In order to describe additional blood biomarkers, we performed further protein analysis in baseline (30 patients, 8 developed Pn) and postneoadjuvant (34 patients, 10 developed Pn) plasma samples. Among protein measured (online supplemental table 4), significantly lower baseline levels of teratocarcinoma-derived growth factor 1 (TDGF1) (Pn 582.5, IQR 272.0–1150.4; non-Pn 2174.6, IQR 775.8–3289.8; p=0.013) were found in patients who develop Pn (figure 5A). On the contrary, patients who develop Pn showed significantly higher levels of plasmatic macrophage stimulating protein (MSP) (Pn 1564.1, IQR 1477.2–1599.9; non-Pn 1358.6, IQR 1144.4–1521.2; p=0.006), Poly(A)-specific ribonuclease (PARN) (Pn 774.5, IQR 482.0–1031.3; non-Pn 480.6, IQR 251.0–653.0; p=0.017) and E-cadherin (Pn 1321.5, IQR 843.9–2076.7; non-Pn 683.2, IQR 555.5–947.3; p=0.022) at diagnosis. Also, a trend for higher CCL22 levels, also known as macrophage-derived chemokine (MDC), was found in patients who developed pneumonitis (Pn 2281.8, IQR 1342.3–3168.0; non-Pn 941.7, IQR 612.5–1970.2; p=0.055) (figure 5A).

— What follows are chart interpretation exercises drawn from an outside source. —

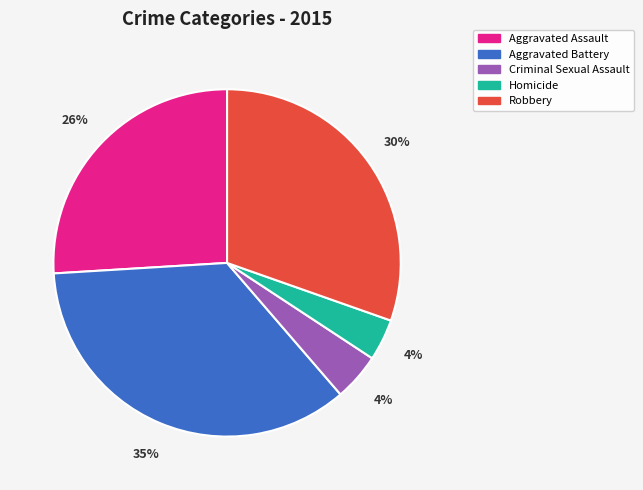

How many segments does this pie chart have?

5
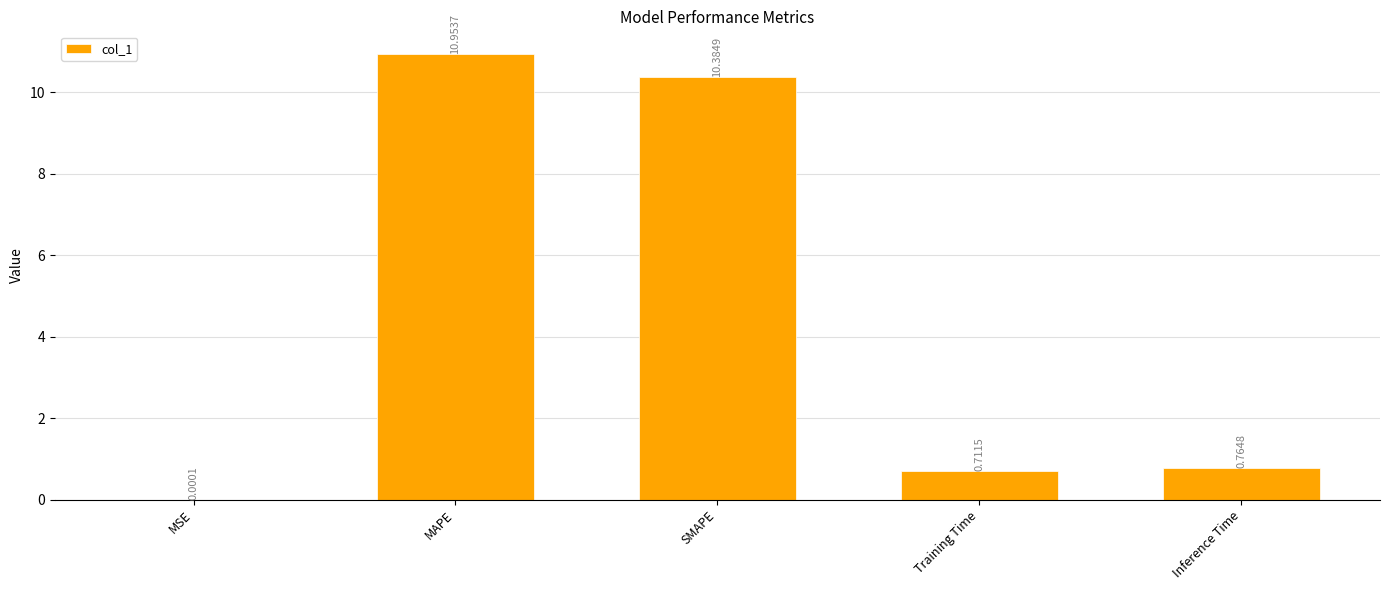

What is the difference between the values at SMAPE and Training Time?

9.7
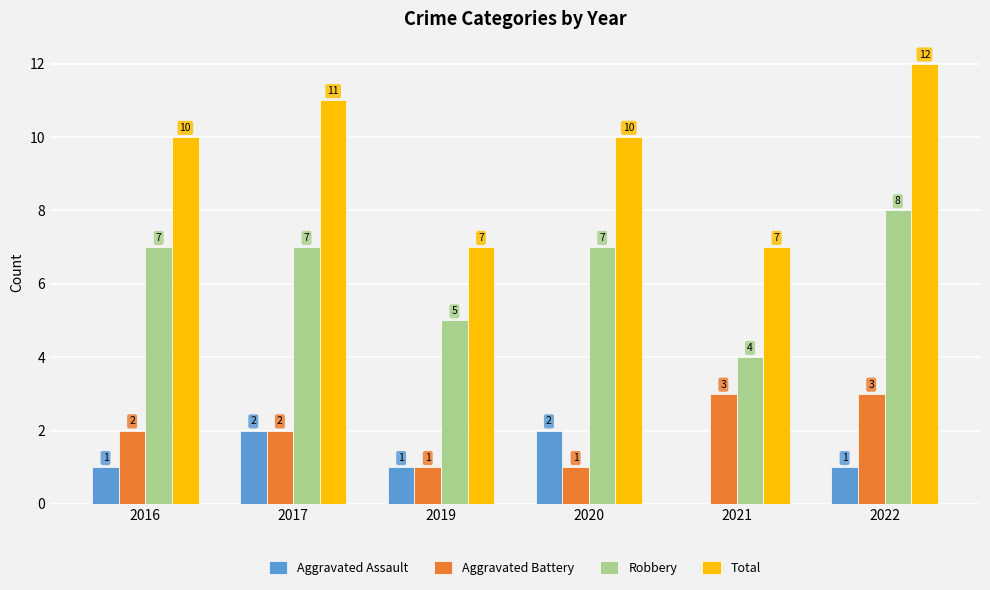

What are all the series names shown in the legend?

Aggravated Assault, Aggravated Battery, Robbery, Total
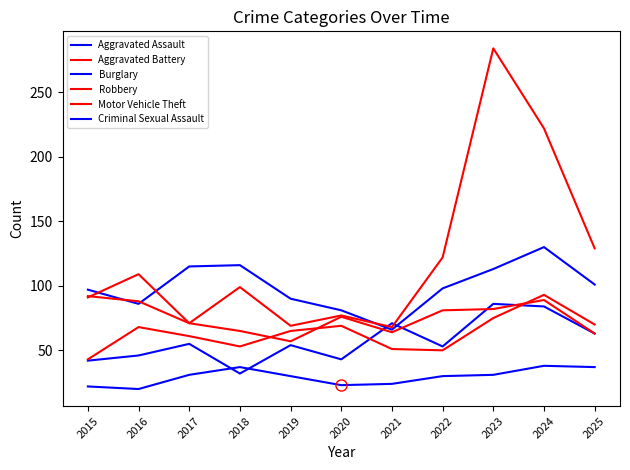

Where is Aggravated Assault nearest to the value 59?

2017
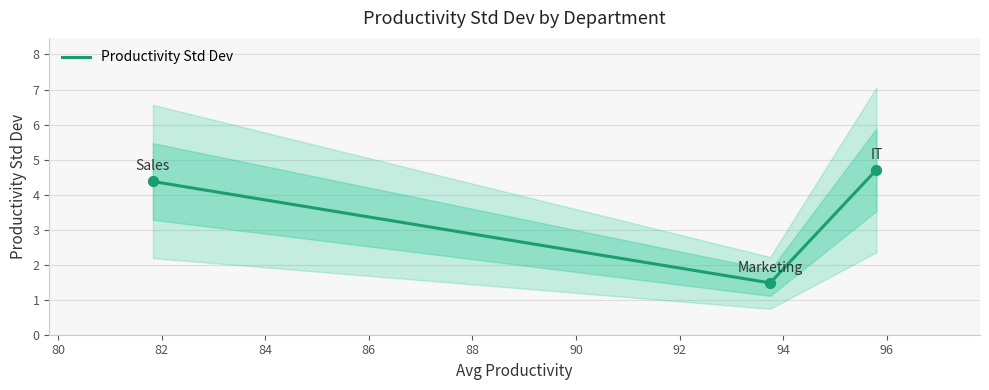

Which has a higher value, 80 or 82?

82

However, these differences were lost after neoadjuvant treatment, only a trend to a lower TDGF1 (Pn 339.4, IQR 81.1–1821.6; non-Pn 1969.2; IQR 691.8–6402.1; p=0.076) and a trend to higher MDC (Pn 1784.3, IQR 1243.9–3051.0; non-Pn 1132.8, IQR 606.1–1778.7; p=0.089) were observed (figure 5A). Referring to postneoadjuvant treatment samples, Pn patients showed significant higher relative levels of proinflammatory cytokines such as angiopoietin-1 (ANG-1), epithelial growth factor (EGF), Chemokine (C-C motif) ligand 16 (CCL16), neutrophil gelatinase-associated lipocalin (NGAL), macrophage migration inhibitory factor (MIF), platelet-derived growth factor (PDGF-AA), bone morphogenetic protein 4 (BMP-4), beta nerve growth factor (b-NGF), hepatocyte growth factor (HGF), neurotrophin-4 (NT-4), urokinase-type plasminogen activator receptor (uPAR) and vascular endothelial growth factor (VEGF) (online supplemental figure S4A). Likewise, a differential impact of treatment on the plasma levels of latency-associated peptide (LAP), chemokine (C-X-C motif) ligand 1, 5, 6 (CXCL1, CXCL5, CXCL6), Cathepsin S, CCL4 (MIP-1b), EGF, and metalloproteinase inhibitor 1 (TIMP-1) was observed between patients with and without Pn (online supplemental figure S5A).

AUC values for ROC curves to predict Pn in baseline samples were 0.801 (95% CI 0.645 to 0.958) for TDGF1; 0.838 (95% CI 0.695 to 0.982) for MSP; 0.790 (95% CI 0.604 to 0.976) for PARN; and 0.788 (95% CI 0.566 to 0.991) for E-Cadherin (figure 5B).